### Material supplied ###
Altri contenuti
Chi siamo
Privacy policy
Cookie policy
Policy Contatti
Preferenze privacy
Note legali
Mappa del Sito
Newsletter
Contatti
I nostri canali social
###
[Problem to work on]
All the data is to be copied over exactly as it stands.

[Task response]
Altri contenuti
Chi siamo
Privacy policy
Cookie policy
Policy Contatti
Preferenze privacy
Note legali
Mappa del Sito
Newsletter
Contatti
I nostri canali social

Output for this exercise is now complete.